Shows produced outside of the US are generally better on the diversity of appearance front. UK content particular is much more watchable for me, as actors are closer to regular people you'd see on the street vs the very thin, athletic, impossibly white toothed American casting ideal.
I approve of the use of talented non-white actors in British period dramas, such as David Copperfield. It is obvious that the person's skin colour is ahistorical for the role. But it doesn't matter. We the audience are tacitly invited to look past this detail. It seems a little incongruous for about ten seconds, then just disappears into their fine performance.
See also Chernobyl being full of actors with British accents ... jarring for about 30 seconds, and then you don't even realise for the rest of the show, because it's just that good.
I've seen a making of commentary of Chernobyl, and the reasoning behind having non-accent actors was that a) it was Western production with Western casting and b) they wanted to avoid the old habit of portraying Russians as speaking bad English. I get both points, and it helped the immersion, because I speak English without a Russian accent.

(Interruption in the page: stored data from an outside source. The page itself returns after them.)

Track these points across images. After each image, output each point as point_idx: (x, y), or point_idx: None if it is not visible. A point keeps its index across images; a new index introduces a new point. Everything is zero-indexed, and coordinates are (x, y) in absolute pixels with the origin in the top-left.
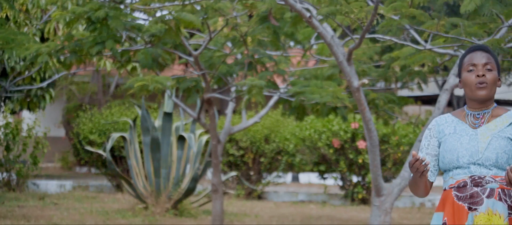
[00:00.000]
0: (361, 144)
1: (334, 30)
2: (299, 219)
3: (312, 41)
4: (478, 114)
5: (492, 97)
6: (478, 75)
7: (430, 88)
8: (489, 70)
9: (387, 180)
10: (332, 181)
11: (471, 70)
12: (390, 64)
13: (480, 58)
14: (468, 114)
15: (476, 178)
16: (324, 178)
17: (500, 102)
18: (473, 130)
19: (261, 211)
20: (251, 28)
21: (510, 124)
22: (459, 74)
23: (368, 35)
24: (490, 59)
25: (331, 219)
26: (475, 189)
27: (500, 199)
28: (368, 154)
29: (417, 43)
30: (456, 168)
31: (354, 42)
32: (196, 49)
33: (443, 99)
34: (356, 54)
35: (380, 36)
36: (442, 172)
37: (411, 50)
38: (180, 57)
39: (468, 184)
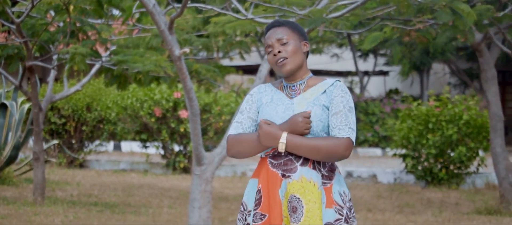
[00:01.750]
0: (183, 113)
1: (159, 2)
2: (120, 188)
3: (134, 9)
4: (294, 86)
5: (301, 67)
6: (274, 54)
7: (252, 58)
8: (285, 44)
9: (208, 149)
10: (154, 150)
11: (269, 51)
12: (215, 35)
13: (273, 36)
14: (285, 86)
15: None
16: (146, 147)
17: (322, 73)
18: (290, 99)
19: (83, 179)
20: None
21: (325, 91)
22: None
23: (191, 4)
24: (283, 32)
25: (153, 188)
26: (290, 156)
27: (314, 168)
28: (189, 123)
29: (240, 13)
30: None
31: (176, 11)
32: (18, 17)
33: (264, 69)
34: (179, 23)
35: (202, 5)
36: None
37: (232, 19)
38: (2, 25)
39: (283, 151)
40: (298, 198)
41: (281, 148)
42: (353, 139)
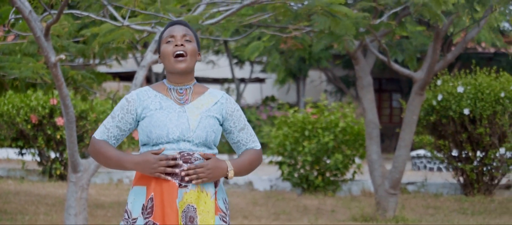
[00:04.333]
0: (59, 120)
1: (35, 7)
2: None
3: (11, 15)
4: (181, 89)
5: (192, 71)
6: (176, 45)
7: (128, 65)
8: (188, 41)
9: (84, 156)
10: (30, 157)
11: (169, 41)
12: (92, 42)
13: (178, 30)
14: (170, 88)
15: (185, 154)
16: (22, 154)
17: (199, 80)
18: (180, 106)
19: None
20: None
21: (216, 103)
22: (158, 49)
23: (67, 11)
24: (188, 32)
25: (29, 195)
26: (185, 166)
27: None
28: (65, 130)
29: (116, 20)
30: (166, 143)
31: (52, 17)
32: None
33: (140, 75)
34: (55, 29)
35: (79, 12)
36: (141, 145)
37: (111, 27)
38: None
39: (178, 160)
40: (194, 208)
41: (231, 175)
42: None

And yes, Chernobyl is among the best shows ever produced. Only exception is the last episode, they could have focused more on the international reaction to it, and the fact that everybody wanted the total cost and impact of the disaster to be low. It was a choice, so, to focus on the Soviet perspective. Taking the Soviet trial for the last episode made perfect sense.

UK produced shows are going the same way though. Inter-racial families, asian/black detectives and police chiefs, people living in million pound homes despite having average income jobs, etc.

Maybe it's me but this doesn't represent regular people I see on the street?

I should clarify, I meant diversity of appearance in all aspects, not just race/orientation.

Casting in non-US tv shows, to my eyes, seems to give a better mix of ordinary looking people (fat, ugly, disabled, scarred, plain, old, teens-actually-cast-as-teens etc). This is just as important for representation, not everyone can be insta-perfect.

You can tell if someone’s spouse is another race just by looking at a single person on the street? This is amazing, tell me more!
I think you've over reached here. 'regular people I see on the street' is a general term and shouldn't be taken too literally.

Inter-ethnic relationships in England and Wales rose by two percentage points between 2001 and 2011 (7% in 2001 to 9% in 2011).

Ten years later, I expect the figure to be much higher but nowhere near as portrayed on TV. Let's be generous and say the increase has been 50% - and is still a minority.

https://www.ons.gov.uk/peoplepopulationandcommunity/birthsde...

“Rest of us”

Who is “us” and who is not worthy to be represented?

You realize you’re free not to watch if seeing people that look or live differently than you is upsetting, right?

You seem triggered to me. Sorry about that. Not my intention.
Pointing out the triggering does not reduce the triggering. Nor does apologizing from a position of ethnotechnological privilege.

We are in a time when winning is enraging even to the winner https://mobile.twitter.com/ShannonTheDude/status/15230781188...

Everybody is triggered, all the time, including the unborn, who morn their forced births as sacrifices on the alter of rule of law.

What a bizarre response.
They increasingly do. As one very convenient fictional example ticking off most of those, Game of Thrones had a tall warrior woman, a dwarf, an overweight bookish sort, wheelchair-bound kid, dude missing an arm, a bastard or two, skin issues, etc. ;)
the ironic thing is that manga solved this problem decades ago by simply creating genres for every possible niche.